It only took one song from MSPAINT for me to decide to do this review. “Information” exhibited something fresh and special – freshial. Here was a song foundationally punk, but colored in by synth work and an attitude that was part cyberpunk, part pristine sci-fi cleanliness. Dark and light. A bit grimy, yet its plasticity was toy-like and ready for fun. It is all these things all at once, and more, and it just gets morer from there forward on Post-American, the band’s debut LP.
I won’t be as bold to say MSPAINT are the first band to do this because they very well may not be, but they’re the first to reach my ears and it was like seeing a new color for the first time. This felt tailormade for me – from song to song, acerbic and aware lyrics dug in deep, sung in a bellow not unlike the nu-metal stalwarts we hated to love back in the day. Vocalist Deedee has a percussive approach to singing, accentuating syllables hard with a staccato rhythm that also gives the music a hip-hopish energy and calls back to people like Sonny Sandoval of P.O.D. or Jacoby Shaddix of Papa Roach who employed a similar cadence and style.
This is 100% complimentary to the vocals, but still undersells them – MSPAINT feels wildly urgent, but they’re never overpowering or yelling down to you. In fact, if anything, they’re trying to yell up to you, as if trying to uplift with the winds from Deedee’s mouth. In the same song, in this case “Titan of Hope”, you’ll hear him play the role of an introspective, compassionate sage (‘Let your mind out/You just might find out/That you’re connected to everything‘) and a passionate barker chanting at a protest (‘The hardest things to speak on are real/But we’re not scared anymore/We’re not scared anymore‘). It’s a certain, very specific type of charisma I rarely find anymore in music.
This urgency definitely carries over to the instrumentation without treading into traditional hardcore, even beneath some of the more stoned, hazy instrumentals that tread well into soft industrial territory. Take the title track for instance, which has the fiery hook, ‘burn all the flags and the symbols of man!‘, while synths fizzle in and out of power, drums clanging and pounding, and guitars buzzing warmly as if representing that fire in the streets eating our imperialistic symbols from the chorus. “Think it Through” is more active in its performance with some arpeggiated guitars and synths, almost videogame-like in execution, but not cheap or overly manufactured to feel dull or mass produced. Despite the more synthetic elements of Post-American, any and every part of this music is wholly organic and heartfelt.

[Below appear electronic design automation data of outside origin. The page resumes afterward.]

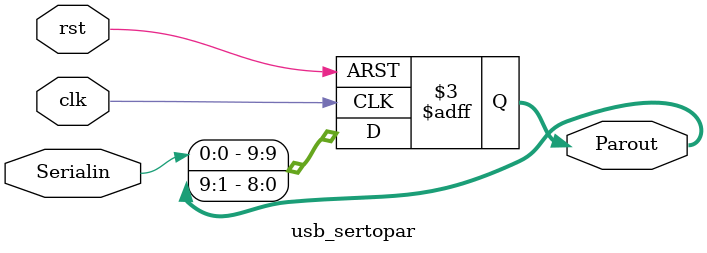
<source format=v>
`timescale 1ns/100ps
module usb_sertopar(
    input Serialin,
    input clk,rst,
    output reg [9:0]Parout
    );

    always@(posedge clk or negedge rst) begin
        if(!rst) begin
            Parout<=0;
        end
        else begin
            Parout<= {Serialin,Parout[9:1]};
        end
    end

endmodule
</source>
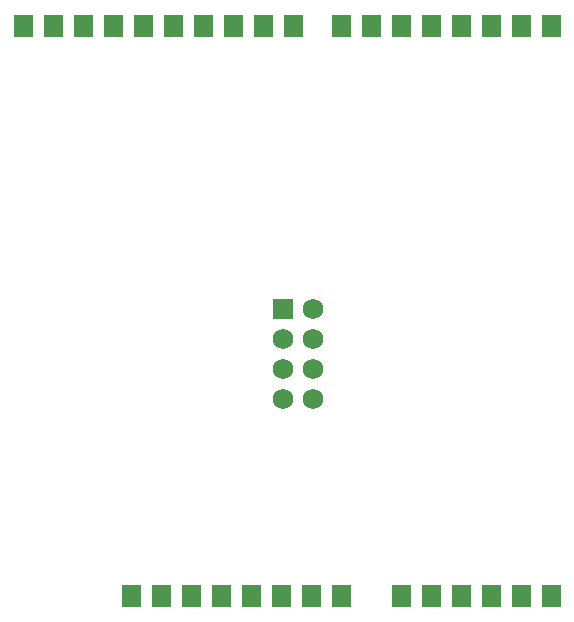
<source format=gbs>
G04 Layer: BottomSolderMaskLayer*
G04 EasyEDA v6.1.34, Thu, 02 May 2019 10:16:14 GMT*
G04 2a2a60af2dac4d11b907a52f5f3e14da,88f35c52922c4fbc8d6ac25f651a04fd,10*
G04 Gerber Generator version 0.2*
G04 Scale: 100 percent, Rotated: No, Reflected: No *
G04 Dimensions in millimeters *
G04 leading zeros omitted , absolute positions ,3 integer and 3 decimal *
%FSLAX33Y33*%
%MOMM*%
G90*
G71D02*

%ADD24R,1.727200X1.727200*%
%ADD25C,1.727200*%

%LPD*%
G36*
G01X40843Y49844D02*
G01X40843Y51755D01*
G01X42468Y51755D01*
G01X42468Y49844D01*
G01X40843Y49844D01*
G37*
G36*
G01X38303Y49844D02*
G01X38303Y51755D01*
G01X39928Y51755D01*
G01X39928Y49844D01*
G01X38303Y49844D01*
G37*
G36*
G01X35763Y49844D02*
G01X35763Y51755D01*
G01X37388Y51755D01*
G01X37388Y49844D01*
G01X35763Y49844D01*
G37*
G36*
G01X33223Y49844D02*
G01X33223Y51755D01*
G01X34848Y51755D01*
G01X34848Y49844D01*
G01X33223Y49844D01*
G37*
G36*
G01X30683Y49844D02*
G01X30683Y51755D01*
G01X32308Y51755D01*
G01X32308Y49844D01*
G01X30683Y49844D01*
G37*
G36*
G01X28143Y49844D02*
G01X28143Y51755D01*
G01X29768Y51755D01*
G01X29768Y49844D01*
G01X28143Y49844D01*
G37*
G36*
G01X25603Y49844D02*
G01X25603Y51755D01*
G01X27228Y51755D01*
G01X27228Y49844D01*
G01X25603Y49844D01*
G37*
G36*
G01X23063Y49844D02*
G01X23063Y51755D01*
G01X24688Y51755D01*
G01X24688Y49844D01*
G01X23063Y49844D01*
G37*
G36*
G01X20523Y49844D02*
G01X20523Y51755D01*
G01X22148Y51755D01*
G01X22148Y49844D01*
G01X20523Y49844D01*
G37*
G36*
G01X17983Y49844D02*
G01X17983Y51755D01*
G01X19608Y51755D01*
G01X19608Y49844D01*
G01X17983Y49844D01*
G37*
G36*
G01X62687Y49844D02*
G01X62687Y51755D01*
G01X64312Y51755D01*
G01X64312Y49844D01*
G01X62687Y49844D01*
G37*
G36*
G01X60147Y49844D02*
G01X60147Y51755D01*
G01X61772Y51755D01*
G01X61772Y49844D01*
G01X60147Y49844D01*
G37*
G36*
G01X57607Y49844D02*
G01X57607Y51755D01*
G01X59232Y51755D01*
G01X59232Y49844D01*
G01X57607Y49844D01*
G37*
G36*
G01X55067Y49844D02*
G01X55067Y51755D01*
G01X56692Y51755D01*
G01X56692Y49844D01*
G01X55067Y49844D01*
G37*
G36*
G01X52527Y49844D02*
G01X52527Y51755D01*
G01X54152Y51755D01*
G01X54152Y49844D01*
G01X52527Y49844D01*
G37*
G36*
G01X49987Y49844D02*
G01X49987Y51755D01*
G01X51612Y51755D01*
G01X51612Y49844D01*
G01X49987Y49844D01*
G37*
G36*
G01X47447Y49844D02*
G01X47447Y51755D01*
G01X49072Y51755D01*
G01X49072Y49844D01*
G01X47447Y49844D01*
G37*
G36*
G01X44907Y49844D02*
G01X44907Y51755D01*
G01X46532Y51755D01*
G01X46532Y49844D01*
G01X44907Y49844D01*
G37*
G36*
G01X49987Y1584D02*
G01X49987Y3495D01*
G01X51612Y3495D01*
G01X51612Y1584D01*
G01X49987Y1584D01*
G37*
G36*
G01X52527Y1584D02*
G01X52527Y3495D01*
G01X54152Y3495D01*
G01X54152Y1584D01*
G01X52527Y1584D01*
G37*
G36*
G01X55067Y1584D02*
G01X55067Y3495D01*
G01X56692Y3495D01*
G01X56692Y1584D01*
G01X55067Y1584D01*
G37*
G36*
G01X57607Y1584D02*
G01X57607Y3495D01*
G01X59232Y3495D01*
G01X59232Y1584D01*
G01X57607Y1584D01*
G37*
G36*
G01X60147Y1584D02*
G01X60147Y3495D01*
G01X61772Y3495D01*
G01X61772Y1584D01*
G01X60147Y1584D01*
G37*
G36*
G01X62687Y1584D02*
G01X62687Y3495D01*
G01X64312Y3495D01*
G01X64312Y1584D01*
G01X62687Y1584D01*
G37*
G36*
G01X27127Y1584D02*
G01X27127Y3495D01*
G01X28752Y3495D01*
G01X28752Y1584D01*
G01X27127Y1584D01*
G37*
G36*
G01X29667Y1584D02*
G01X29667Y3495D01*
G01X31292Y3495D01*
G01X31292Y1584D01*
G01X29667Y1584D01*
G37*
G36*
G01X32207Y1584D02*
G01X32207Y3495D01*
G01X33832Y3495D01*
G01X33832Y1584D01*
G01X32207Y1584D01*
G37*
G36*
G01X34747Y1584D02*
G01X34747Y3495D01*
G01X36372Y3495D01*
G01X36372Y1584D01*
G01X34747Y1584D01*
G37*
G36*
G01X37287Y1584D02*
G01X37287Y3495D01*
G01X38912Y3495D01*
G01X38912Y1584D01*
G01X37287Y1584D01*
G37*
G36*
G01X39827Y1584D02*
G01X39827Y3495D01*
G01X41452Y3495D01*
G01X41452Y1584D01*
G01X39827Y1584D01*
G37*
G36*
G01X42367Y1584D02*
G01X42367Y3495D01*
G01X43992Y3495D01*
G01X43992Y1584D01*
G01X42367Y1584D01*
G37*
G36*
G01X44907Y1584D02*
G01X44907Y3495D01*
G01X46532Y3495D01*
G01X46532Y1584D01*
G01X44907Y1584D01*
G37*
G54D24*
G01X40767Y26797D03*
G54D25*
G01X43307Y26797D03*
G01X40767Y24257D03*
G01X43307Y24257D03*
G01X40767Y21717D03*
G01X43307Y21717D03*
G01X40767Y19177D03*
G01X43307Y19177D03*
M00*
M02*

</source>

If melody’s where you get your kicks, MSPAINT has it in droves. “Acid” particularly comes to mind. It’s a punky driver, probably the fastest song on the album, with glowing synths mapping out a shiny melody along with simple, tasty guitar riffs that lift more weight than they appear to. It also has some of my favorite lyrics of the album:
‘Killers in the street, they appoint to keep us all afraid
Of what may happen, of what they would say
If we rose above action, keep the pressure applied
Muzzle flashes and axes, it’s up to us to decide
Captivated by a world that we cannot control
We’d rather burn than continue to turn’
“Free From the Sun” is downright sunny and hopeful. Instrumentation is as bright as a spring day, almost utopian in its mood, and some of the lyrics are beautiful – ‘Learning to forgive is a passageway to honesty/And honesty is willingness to survive/Free from the sun/I feel like I’ll be born again in the dirt‘. It encapsulates this elusive dichotomy in the music that doesn’t fracture your enjoyment, but rather allows more expression to be represented in the same amount of time. It’s hard to describe and gives it an enigmatic quality that honestly stuns.
It’s difficult to draw a line at where MSPAINT‘s strengths end because, from where I’m sitting, that’s all they have. At 30 minutes, this album is profoundly compact and utilizes the stylistic concept and artistic flavors to their fullest without becoming overindulgent. They even bring along a couple friends – Militarie Gun‘s Ian Shelton (who also helped produce this LP) and SOUL GLO‘s Pierce Jordan for quick, yet substantial vocal assists on “Delete It” and “Decapitated Reality” respectively. Post-American as a name may conjure thoughts of apocalyptic ruin, but honestly, to me it’s a vision of a better world, one that could involve the end of a genocidal blood machine like America, but regardless envisions a time of confidence, prosperity, and empathy for self and others.
I am so in love with this rash of artists who are putting compassion in their power to make some of the most relatable and vibrant art in years, and much of it is coming out of traditionally hard-bodied, unyielding spaces where strength trumps all. While MSPAINT aren’t lacking whatsoever in raw strength or power, it’s how they execute it that sets them well apart from the pack. What is it? Synthpunk, post-nu metal, industrial dance-hop – whatever you call it, it’s well worth the journey. MSPAINT could very well lead us into a prosperous future, and I have a feeling we’d be better off for it.